* **What you are asked to do**: Search the data for the word "down" and copy out every line that has it.

* **Task input**:
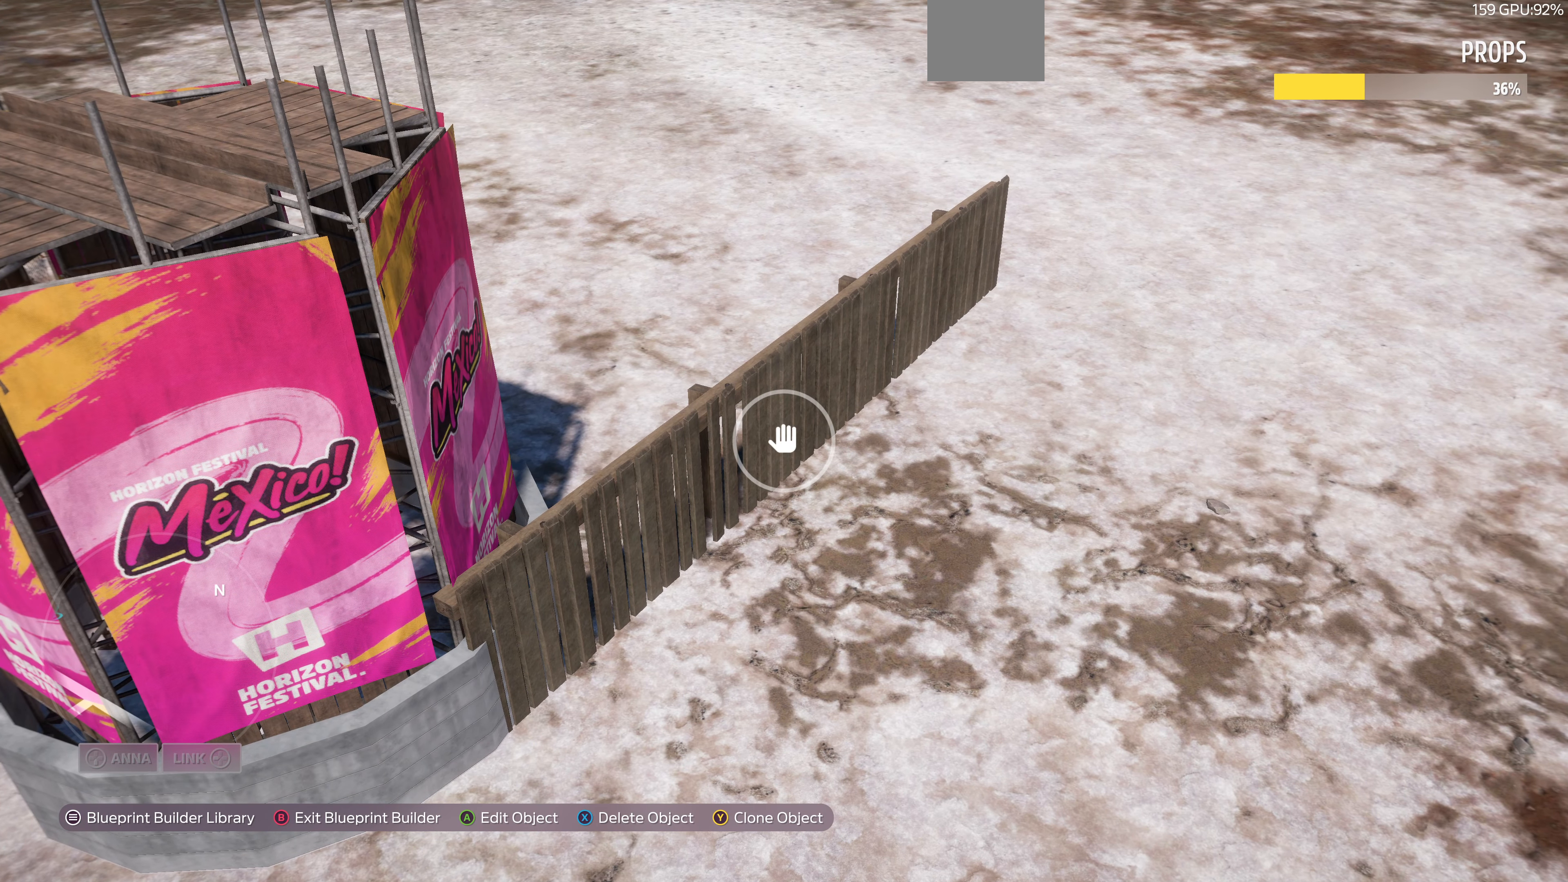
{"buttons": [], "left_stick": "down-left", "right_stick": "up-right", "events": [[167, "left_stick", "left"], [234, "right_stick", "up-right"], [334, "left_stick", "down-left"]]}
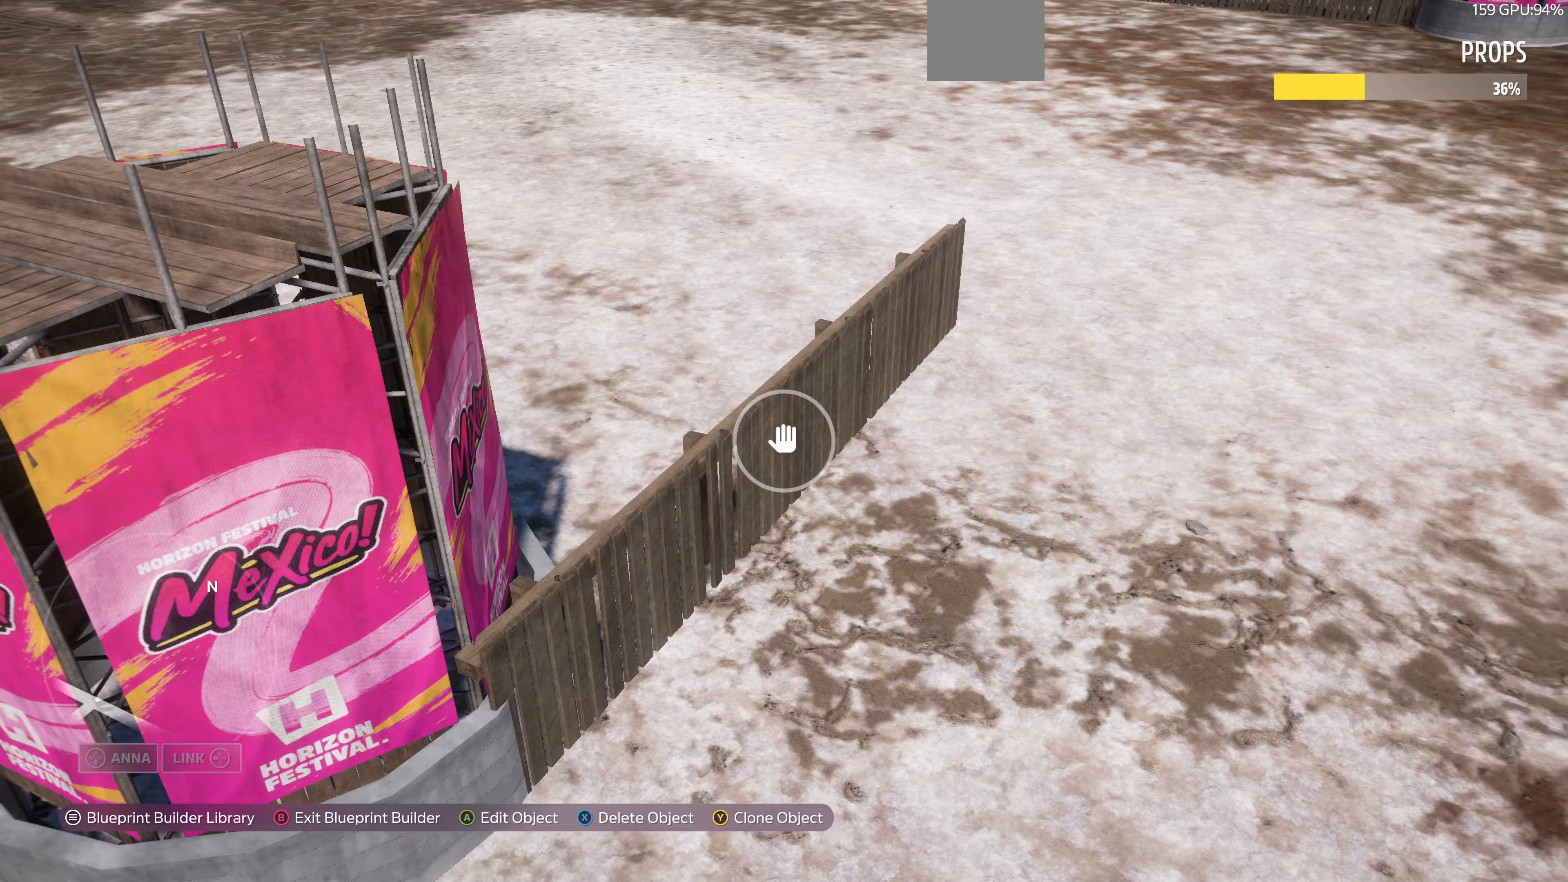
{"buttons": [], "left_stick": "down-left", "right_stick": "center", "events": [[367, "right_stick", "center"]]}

...

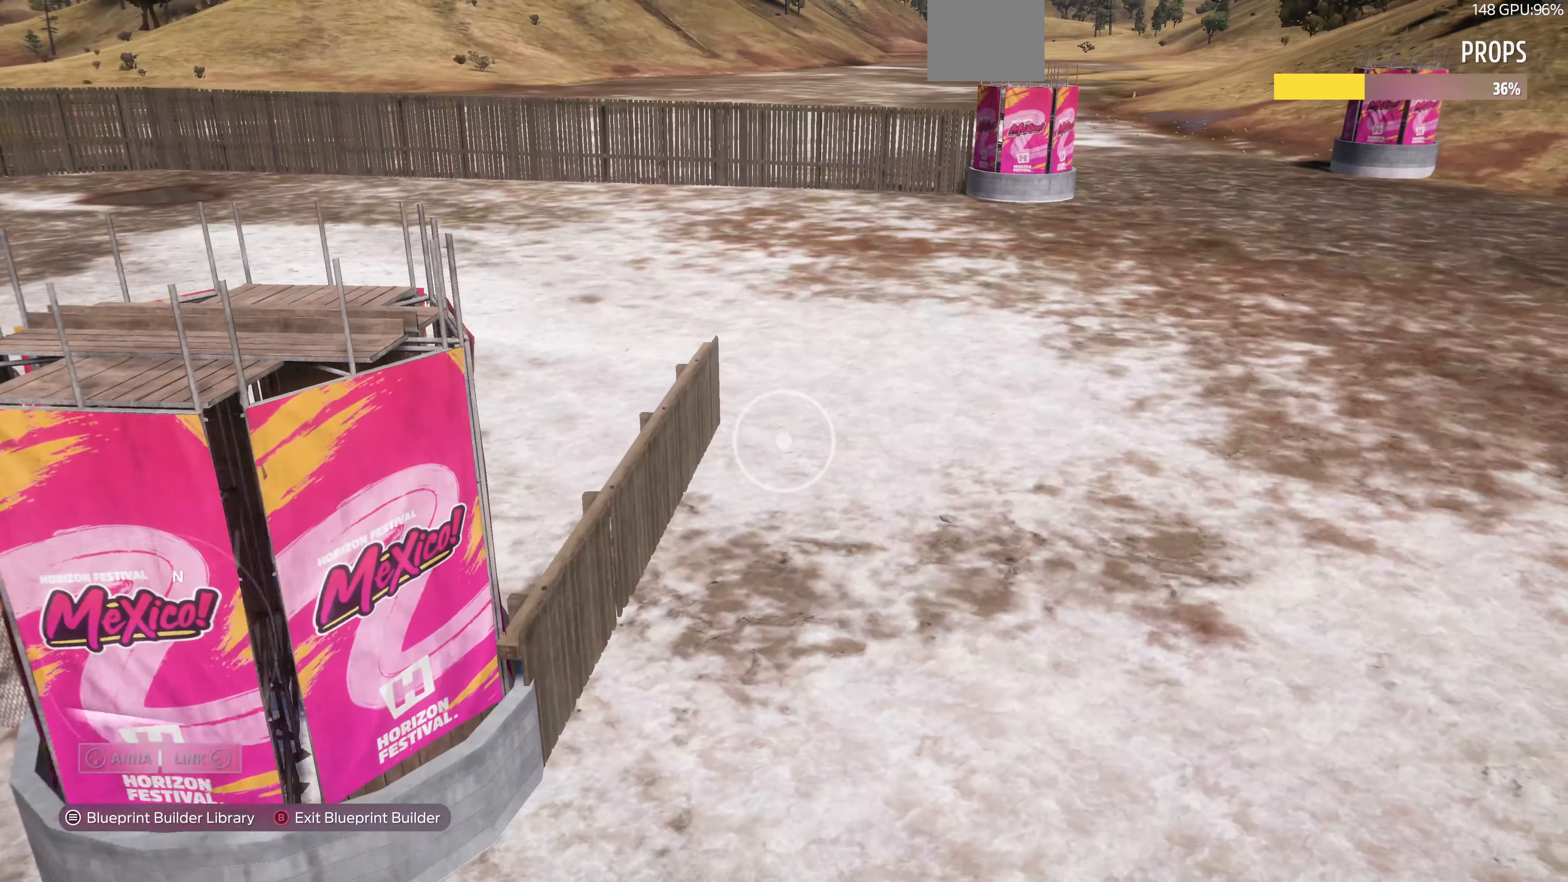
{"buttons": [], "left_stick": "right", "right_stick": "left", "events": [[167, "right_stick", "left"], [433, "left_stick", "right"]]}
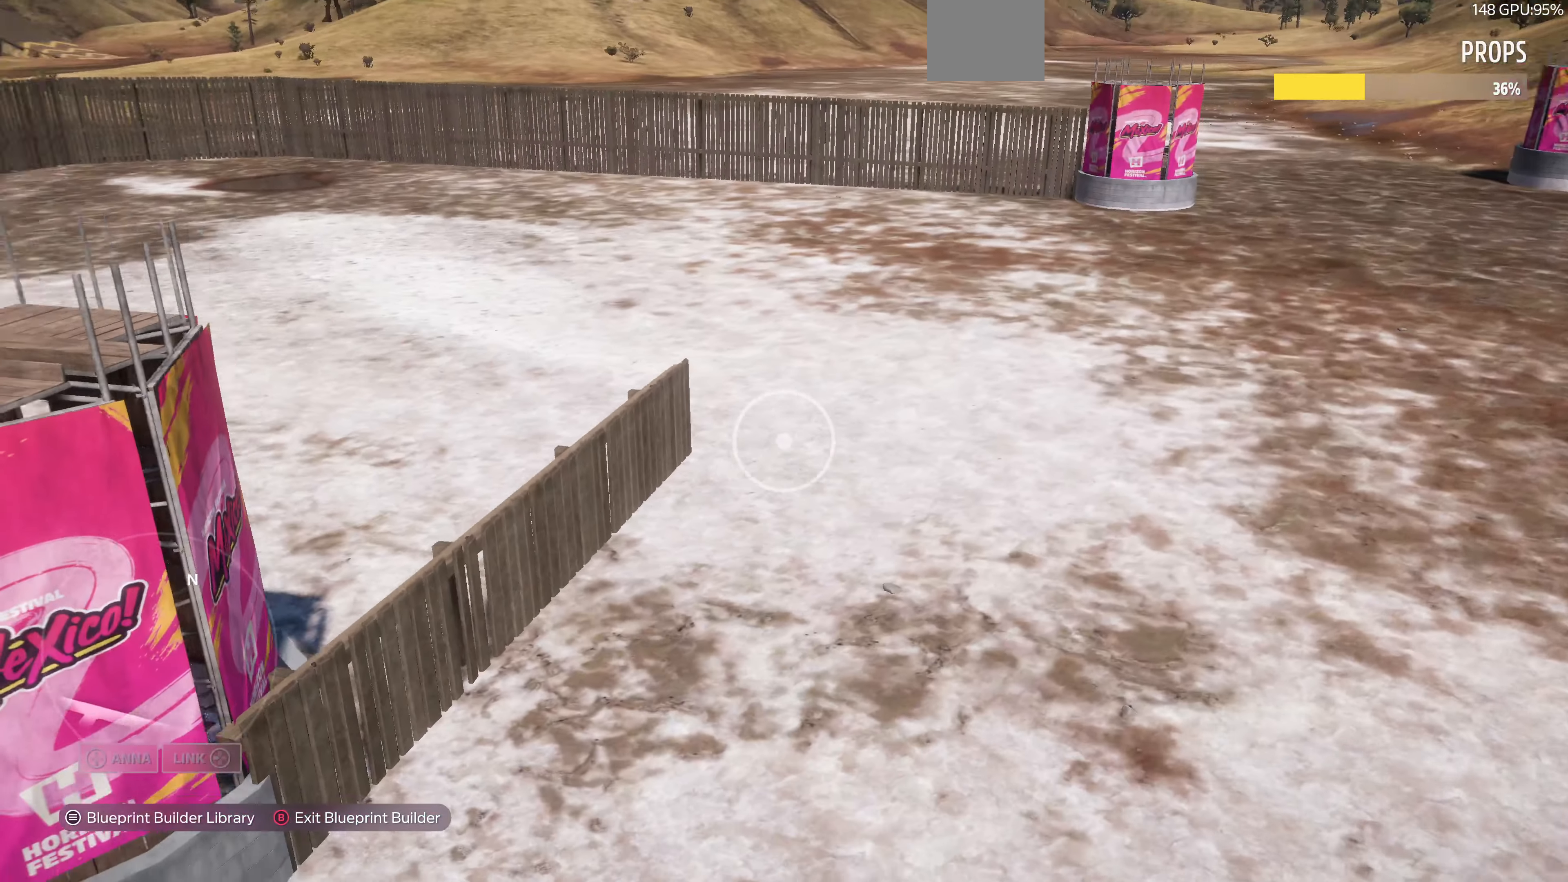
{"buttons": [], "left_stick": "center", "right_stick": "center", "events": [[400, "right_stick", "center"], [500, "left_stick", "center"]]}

* **Exercise result**:
{"buttons": [], "left_stick": "down-left", "right_stick": "up-right", "events": [[167, "left_stick", "left"], [234, "right_stick", "up-right"], [334, "left_stick", "down-left"]]}
{"buttons": [], "left_stick": "down-left", "right_stick": "center", "events": [[367, "right_stick", "center"]]}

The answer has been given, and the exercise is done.